> [SELECTED EXCERPT]:
Abstract

This recent addition to the plethora of self-assessment texts now available focuses on emergency and critical care medicine, a field which is rapidly and justifiably becoming recognised as a discipline in its own right.
As Dr Kirby states in the preface, ‘you have to know it all in emergency and critical care medicine…’ and this book covers a commendably broad range of relevant subjects ranging from cardiology to reproduction via orthopaedics, neurology, feline medicine, anaesthesia, urology and fluid therapy to name but a few. For the reader interested in a particular discipline, questions pertaining to each broad subject area are classified at the start of the book.
The questions themselves consist largely of case-based scenarios, but some are aimed at discussion of general principles relating to diagnosis and therapy of a particular disorder. Answers to each question are helpfully displayed on the following page, and in the vast majority of are extensive, providing a mini-review of the topic in question and thereby imparting a massive quantity of both practical and theoretical information for what is meant to be a self-assessment text.

Transcribed page contents
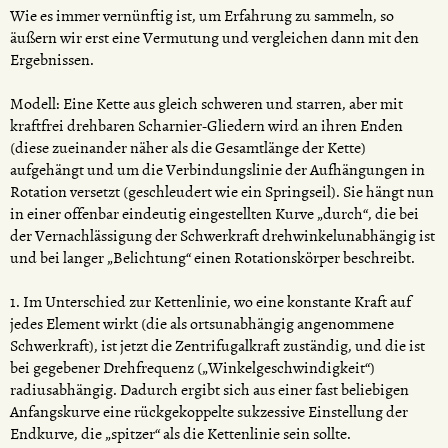
Wie es immer vernünftig ist, um Erfahrung zu sammeln, so
äußern wir erst eine Vermutung und vergleichen dann mit den
Ergebnissen.
Modell: Eine Kette aus gleich schweren und starren, aber mit
kraftfrei drehbaren Scharnier-Gliedern wird an ihren Enden
(diese zueinander näher als die Gesamtlänge der Kette)
aufgehängt und um die Verbindungslinie der Aufhängungen in
Rotation versetzt (geschleudert wie ein Springseil). Sie hängt nun
in einer offenbar eindeutig eingestellten Kurve „durch“, die bei
der Vernachlässigung der Schwerkraft drehwinkelunabhängig ist
und bei langer „Belichtung“ einen Rotationskörper beschreibt.
1. Im Unterschied zur Kettenlinie, wo eine konstante Kraft auf
jedes Element wirkt (die als ortsunabhängig angenommene
Schwerkraft), ist jetzt die Zentrifugalkraft zuständig, und die ist
bei gegebener Drehfrequenz („Winkelgeschwindigkeit“)
radiusabhängig. Dadurch ergibt sich aus einer fast beliebigen
Anfangskurve eine rückgekoppelte sukzessive Einstellung der
Endkurve, die „spitzer“ als die Kettenlinie sein sollte.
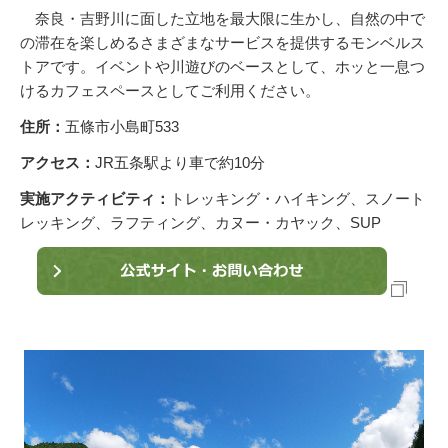
奈良・吉野川に面した立地を最大限に生かし、自然の中で
の滞在を楽しめるさまざまなサービスを提供するモンベルス
トアです。イベントや川遊びのベースとして、ホッと一息つ
けるカフェスペースとしてご利用ください。
住所：
五條市小島町533
アクセス：
JR五条駅より車で約10分
実施アクティビティ：
トレッキング・ハイキング、スノート
レッキング、ラフティング、カヌー・カヤック、SUP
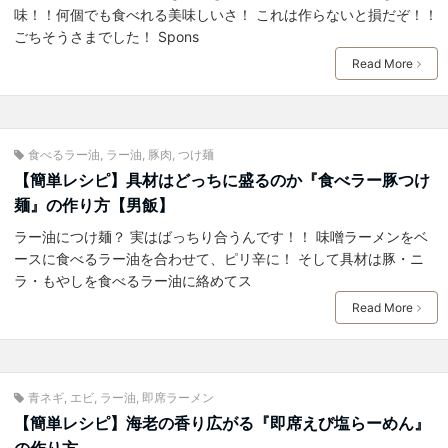
味！！何個でも食べれる美味しいさ！ これは作らないと損だぞ！！
ごちそうさまでした！ Spons
Read More
食べるラー油
,
ラー油
,
豚肉
,
つけ麺
【簡単レシピ】具材はどっちに盛るのか『食べラー豚つけ
麺』の作り方【男飯】
ラー油につけ麺？ 実はばっちり合うんです！！ 味噌ラーメンをベ
ースに食べるラー油を合わせて、ピリ辛に！ そして具材は豚・ニ
ラ・もやしを食べるラー油に絡めてス
Read More
青ネギ
,
エビ
,
ラー油
,
即席ラーメン
【簡単レシピ】海老の香り広がる『即席えび塩らーめん』
の作り方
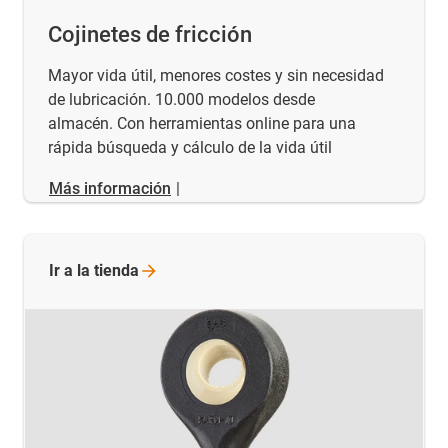
Cojinetes de fricción
Mayor vida útil, menores costes y sin necesidad
de lubricación. 10.000 modelos desde
almacén. Con herramientas online para una
rápida búsqueda y cálculo de la vida útil
Más información
|
Ir a la
tienda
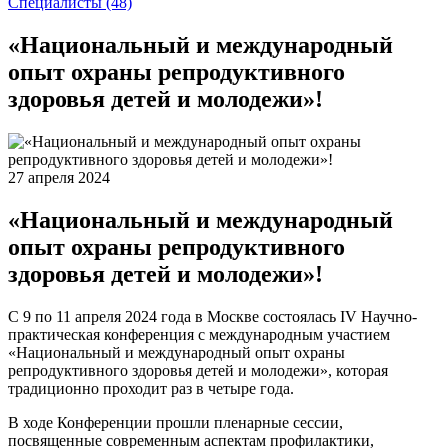
Специалисты
(48)
«Национальный и международный
опыт охраны репродуктивного
здоровья детей и молодежи»!
27 апреля 2024
«Национальный и международный
опыт охраны репродуктивного
здоровья детей и молодежи»!
С 9 по 11 апреля 2024 года в Москве состоялась IV Научно-
практическая конференция с международным участием
«Национальный и международный опыт охраны
репродуктивного здоровья детей и молодежи», которая
традиционно проходит раз в четыре года.
В ходе Конференции прошли пленарные сессии,
посвященные современным аспектам профилактики,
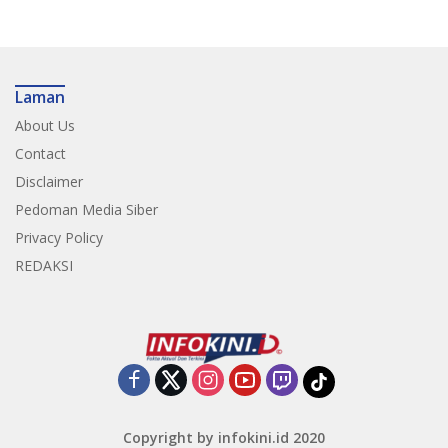
Laman
About Us
Contact
Disclaimer
Pedoman Media Siber
Privacy Policy
REDAKSI
Copyright by infokini.id 2020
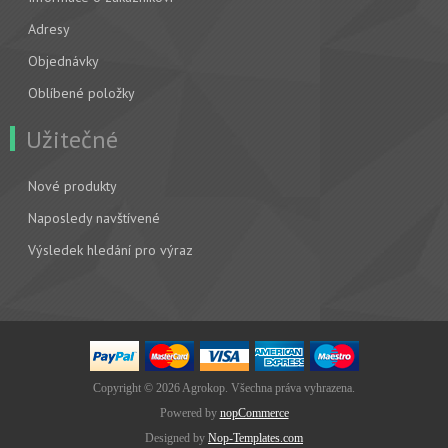
Adresy
Objednávky
Oblíbené položky
Užitečné
Nové produkty
Naposledy navštívené
Výsledek hledání pro výraz
Copyright © 2026 Agrokop. Všechna práva vyhrazena.
Powered by
nopCommerce
Designed by
Nop-Templates.com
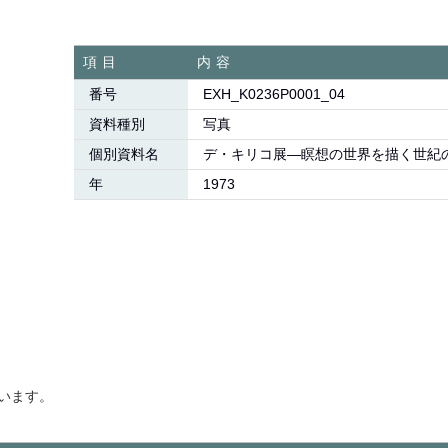
項目
内容
番号
EXH_K0236P0001_04
資料種別
写真
個別資料名
デ・キリコ展―瞑想の世界を描く世紀
年
1973
います。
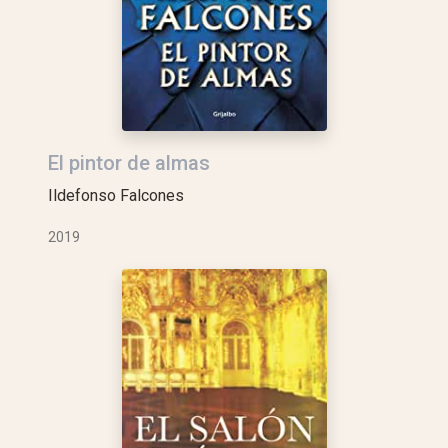
El pintor de almas
Ildefonso Falcones
2019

> [DIRECTIONS FOR THIS TASK]: Name every subject area that the book review abstract gives as covered by the book.

> [OUTPUT BELOW]:
- cardiology
- reproduction
- orthopaedics
- neurology
- feline medicine
- anaesthesia
- urology
- fluid therapy